Whether the bank’s branching pattern alone would have attracted the ire of the regulators or whether the instances of disparate treatment pushed them over the line is unknown. In either case, financial institutions should review their branch pattern. If it is similar to that of the bank in the Memphis area, they should make a concerted outreach effort to the minority community in their market area through their advertising and other marketing efforts.

 

Regulation Z:  Exercising the Right of Rescission Timing 

There is no longer any confusion about the timing of what a borrower must do to exercise his or her right of rescission. A borrower gave its lender a notice of right to rescind exactly three years after the loan closing alleging that the rescission notice that it was given at closing was inadequate. Slightly over a year later, the borrower instituted a law suit for rescission. The lender claimed that the Truth in Lending Act required the borrower to actually bring the law suit within the three year period.
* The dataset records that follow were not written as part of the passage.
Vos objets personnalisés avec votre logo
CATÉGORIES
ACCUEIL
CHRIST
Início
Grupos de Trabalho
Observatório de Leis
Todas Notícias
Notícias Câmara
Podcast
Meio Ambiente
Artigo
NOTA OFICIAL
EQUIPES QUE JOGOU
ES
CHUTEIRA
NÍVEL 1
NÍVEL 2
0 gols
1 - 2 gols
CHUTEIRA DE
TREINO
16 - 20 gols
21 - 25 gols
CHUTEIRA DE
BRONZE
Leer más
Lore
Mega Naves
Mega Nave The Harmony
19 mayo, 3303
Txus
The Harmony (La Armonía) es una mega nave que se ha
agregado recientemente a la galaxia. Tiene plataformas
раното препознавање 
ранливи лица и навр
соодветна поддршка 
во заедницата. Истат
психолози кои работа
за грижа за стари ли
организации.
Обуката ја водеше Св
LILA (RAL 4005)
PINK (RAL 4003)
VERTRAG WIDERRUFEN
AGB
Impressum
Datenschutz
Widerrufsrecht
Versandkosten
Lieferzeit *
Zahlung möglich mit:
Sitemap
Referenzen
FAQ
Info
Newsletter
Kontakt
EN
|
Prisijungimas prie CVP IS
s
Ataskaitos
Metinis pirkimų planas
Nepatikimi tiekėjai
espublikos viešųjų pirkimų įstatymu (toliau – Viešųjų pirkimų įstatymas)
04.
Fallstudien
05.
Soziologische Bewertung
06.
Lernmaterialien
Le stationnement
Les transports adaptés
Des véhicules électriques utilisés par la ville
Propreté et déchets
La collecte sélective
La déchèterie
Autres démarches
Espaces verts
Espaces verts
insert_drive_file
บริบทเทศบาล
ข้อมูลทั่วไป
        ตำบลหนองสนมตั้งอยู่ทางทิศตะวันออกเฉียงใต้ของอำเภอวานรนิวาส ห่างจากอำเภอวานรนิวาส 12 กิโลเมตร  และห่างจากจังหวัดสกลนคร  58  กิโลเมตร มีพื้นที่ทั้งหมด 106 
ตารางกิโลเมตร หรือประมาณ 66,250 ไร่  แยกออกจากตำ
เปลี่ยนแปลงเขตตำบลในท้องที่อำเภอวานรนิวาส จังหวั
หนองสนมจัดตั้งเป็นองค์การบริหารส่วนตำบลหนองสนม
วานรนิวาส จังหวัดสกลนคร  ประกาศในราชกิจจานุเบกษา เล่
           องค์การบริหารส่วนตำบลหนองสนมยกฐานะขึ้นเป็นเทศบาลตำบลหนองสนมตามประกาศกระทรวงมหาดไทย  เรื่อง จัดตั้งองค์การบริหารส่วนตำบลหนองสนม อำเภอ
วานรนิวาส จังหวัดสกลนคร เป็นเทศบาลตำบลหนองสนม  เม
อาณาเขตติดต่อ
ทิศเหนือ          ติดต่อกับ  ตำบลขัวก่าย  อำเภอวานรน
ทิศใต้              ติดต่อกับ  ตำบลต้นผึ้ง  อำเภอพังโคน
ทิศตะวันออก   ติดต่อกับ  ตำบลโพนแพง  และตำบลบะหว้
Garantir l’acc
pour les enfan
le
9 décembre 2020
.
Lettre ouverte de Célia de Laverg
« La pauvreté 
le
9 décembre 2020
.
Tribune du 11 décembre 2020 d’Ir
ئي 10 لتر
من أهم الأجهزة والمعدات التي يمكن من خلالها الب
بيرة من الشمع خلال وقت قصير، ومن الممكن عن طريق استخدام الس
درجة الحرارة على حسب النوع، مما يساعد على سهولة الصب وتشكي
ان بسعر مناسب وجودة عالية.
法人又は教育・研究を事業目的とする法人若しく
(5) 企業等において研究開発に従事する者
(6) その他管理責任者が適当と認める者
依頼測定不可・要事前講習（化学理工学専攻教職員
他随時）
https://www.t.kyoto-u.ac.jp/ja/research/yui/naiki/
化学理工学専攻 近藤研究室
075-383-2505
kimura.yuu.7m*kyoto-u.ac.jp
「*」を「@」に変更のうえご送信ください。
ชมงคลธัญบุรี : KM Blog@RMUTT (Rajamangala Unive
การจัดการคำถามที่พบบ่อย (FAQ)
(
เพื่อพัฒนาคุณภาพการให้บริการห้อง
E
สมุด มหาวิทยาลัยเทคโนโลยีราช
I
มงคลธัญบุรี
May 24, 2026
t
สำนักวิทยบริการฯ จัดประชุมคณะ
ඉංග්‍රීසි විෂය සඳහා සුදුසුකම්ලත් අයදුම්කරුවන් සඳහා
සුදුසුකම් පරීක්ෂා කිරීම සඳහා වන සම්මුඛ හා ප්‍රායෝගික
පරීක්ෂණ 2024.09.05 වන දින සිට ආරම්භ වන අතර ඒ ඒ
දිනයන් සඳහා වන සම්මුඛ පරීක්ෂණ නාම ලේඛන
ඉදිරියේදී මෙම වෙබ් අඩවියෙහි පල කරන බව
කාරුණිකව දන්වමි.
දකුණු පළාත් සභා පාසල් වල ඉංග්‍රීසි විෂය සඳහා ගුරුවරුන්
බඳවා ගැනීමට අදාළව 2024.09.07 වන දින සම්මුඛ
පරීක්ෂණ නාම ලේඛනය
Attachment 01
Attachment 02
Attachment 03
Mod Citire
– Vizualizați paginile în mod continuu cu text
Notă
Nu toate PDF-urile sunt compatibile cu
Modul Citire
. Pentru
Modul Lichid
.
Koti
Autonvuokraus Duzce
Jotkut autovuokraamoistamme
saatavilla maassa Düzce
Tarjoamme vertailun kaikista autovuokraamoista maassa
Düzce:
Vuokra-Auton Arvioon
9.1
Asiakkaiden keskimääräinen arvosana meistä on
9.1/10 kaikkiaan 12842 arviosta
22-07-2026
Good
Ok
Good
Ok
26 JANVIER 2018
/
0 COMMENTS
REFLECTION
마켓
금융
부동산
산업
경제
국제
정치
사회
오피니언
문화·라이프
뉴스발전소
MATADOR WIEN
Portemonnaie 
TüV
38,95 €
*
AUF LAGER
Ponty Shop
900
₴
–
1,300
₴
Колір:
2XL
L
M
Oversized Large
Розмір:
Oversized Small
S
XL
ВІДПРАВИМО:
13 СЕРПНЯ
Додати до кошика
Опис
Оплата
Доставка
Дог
The Supreme Court of the United States ruled for the borrower. It said that all the statute requires is for the rescission notice to be provided to the lender within the three year period. The case was remanded back to the trial court for the determination of whether the original notice of right to rescind was adequate.

 

Social Security Offsets 

42 U.S.C. § 407(a), involving Social Security benefits, provides:

The right of any person to any future payment under this subchapter shall not be transferable or assignable, at law or in equity, and none of the moneys paid or payable or rights existing under this subchapter shall be subject to execution, levy, attachment, garnishment, or other legal process, or to the operation of any bankruptcy or insolvency law.

 

In other words, a person may not assign future social security payments, and those payments are not subject to legal claim by the person’s creditors.

 

Washington Mutual Bank’s deposit agreement contained a standard provision that it reserved the right to pay items that would cause an overdraft in a depositor’s account. If the account was paid into overdraft, the overdraft amount was a liability of the depositor, was immediately due and payable, and the depositor agreed that the bank could satisfy the amount from any future deposits. In this case, the depositor wrote a check that overdrew his account, the bank paid it creating an overdraft and an overdraft fee. There was subsequently an electronic deposit to the account of the depositor’s social security benefits. The bank paid a portion of the deposit to the overdraft and the overdraft fee.

 

Mr. Lopez, the depositor brought a class action against the bank alleging that the action of the bank constituted an “other legal process” and violated the social security rules. In its original opinion, the 9th Circuit Court of Appeals ruled in favor of Mr. Lopez. Subsequently, however, the court withdrew its original opinion and issued a new opinion reversing itself and ruling in favor of the bank.

 

The court held, “In this case, the plaintiffs voluntarily opened an account with the bank and executed an account holder agreement which outlined the terms and conditions of the bank's overdraft policies.  They also established a direct deposit for their benefits (an agreement to which Washington Mutual was not a party).  The plaintiffs remained free at all times to close their account or change their direct deposit instructions. Because they did not do so, Washington Mutual argues, each deposit to the account after an overdraft should be treated as a voluntary payment of a debt incurred. We agree.”

 

There is a conflict with a decision in Tom v. First American Credit Union. In that case, a depositor pledged a deposit account into which social security payments were received as additional collateral for a loan. When the loan went into default, the credit union took the funds from the account to satisfy the delinquency. A different court said that was a violation of the social security rules.

 

The moral of the story is to be very cautious anytime social security benefits are pledged directly or indirectly as collateral for an obligation, but taking the payments to satisfy an overdraft or account fees is permissible.